**SOURCE MATERIAL:**
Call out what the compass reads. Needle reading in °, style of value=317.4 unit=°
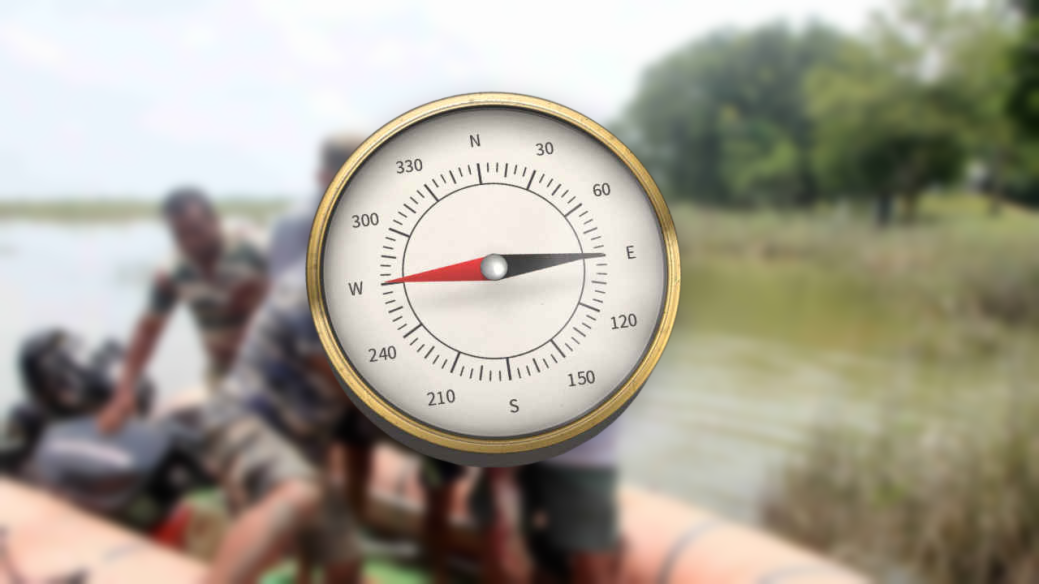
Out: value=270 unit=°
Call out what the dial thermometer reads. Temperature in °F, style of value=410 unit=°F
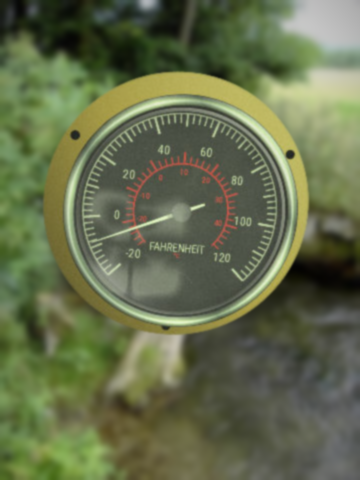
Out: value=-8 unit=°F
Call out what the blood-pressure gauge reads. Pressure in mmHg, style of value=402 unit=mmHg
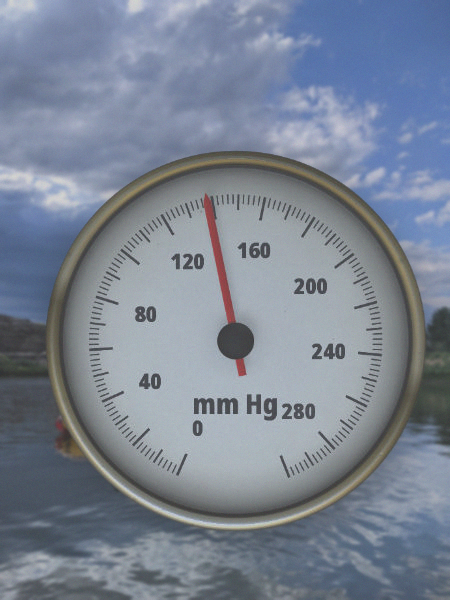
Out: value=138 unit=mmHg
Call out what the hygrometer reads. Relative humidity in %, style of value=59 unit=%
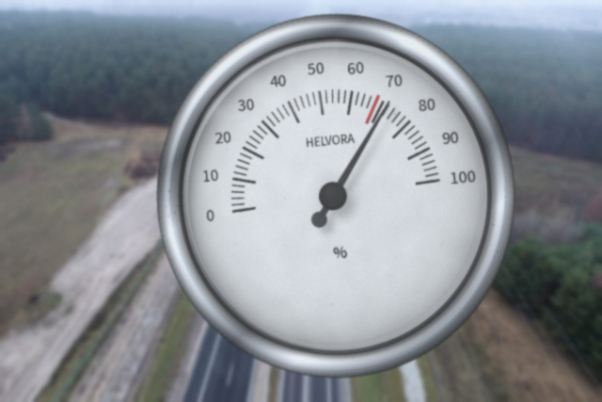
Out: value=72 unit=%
* * *
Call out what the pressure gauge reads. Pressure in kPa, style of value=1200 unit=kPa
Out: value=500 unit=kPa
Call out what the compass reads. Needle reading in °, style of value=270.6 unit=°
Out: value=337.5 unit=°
--
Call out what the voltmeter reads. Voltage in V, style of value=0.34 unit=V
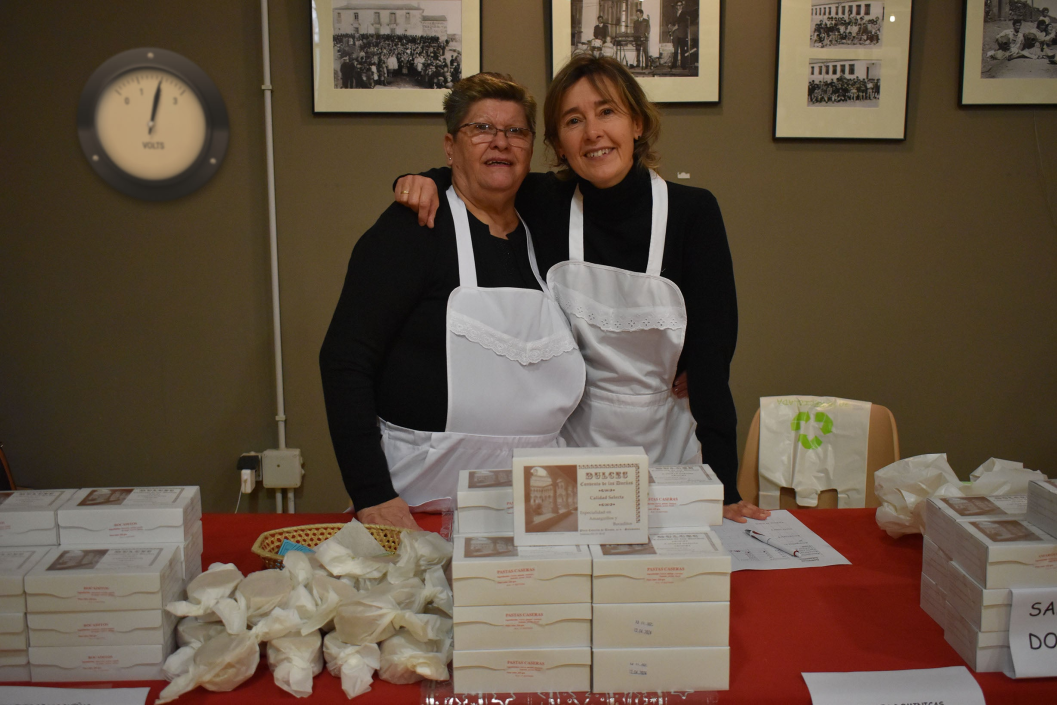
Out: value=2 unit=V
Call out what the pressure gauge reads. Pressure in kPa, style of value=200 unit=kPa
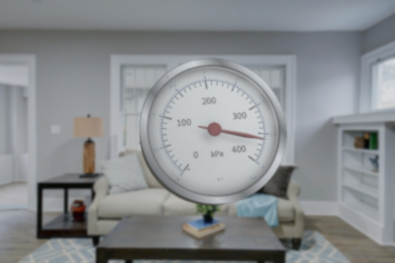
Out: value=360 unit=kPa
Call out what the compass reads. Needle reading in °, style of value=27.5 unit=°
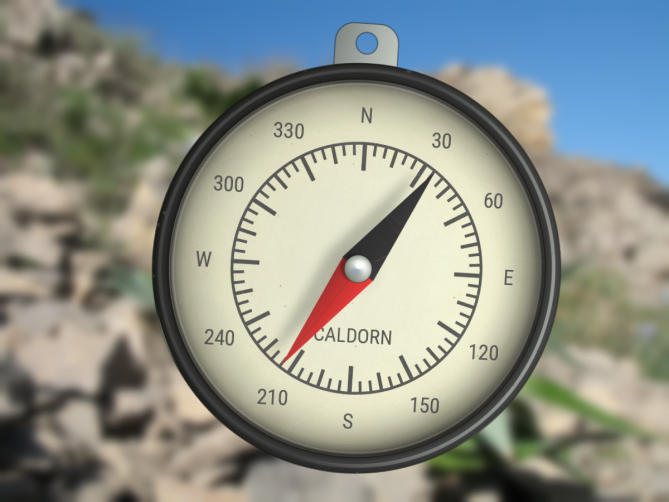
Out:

**WHAT TO WORK ON:**
Copy the entries above, starting with the line containing "of value=270.6 unit=°" and going on through the line containing "Out: value=337.5 unit=°", but switch "Needle reading" to "Bearing" and leave everything else as it is.

**EXERCISE SOLUTION:**
Call out what the compass reads. Bearing in °, style of value=270.6 unit=°
Out: value=337.5 unit=°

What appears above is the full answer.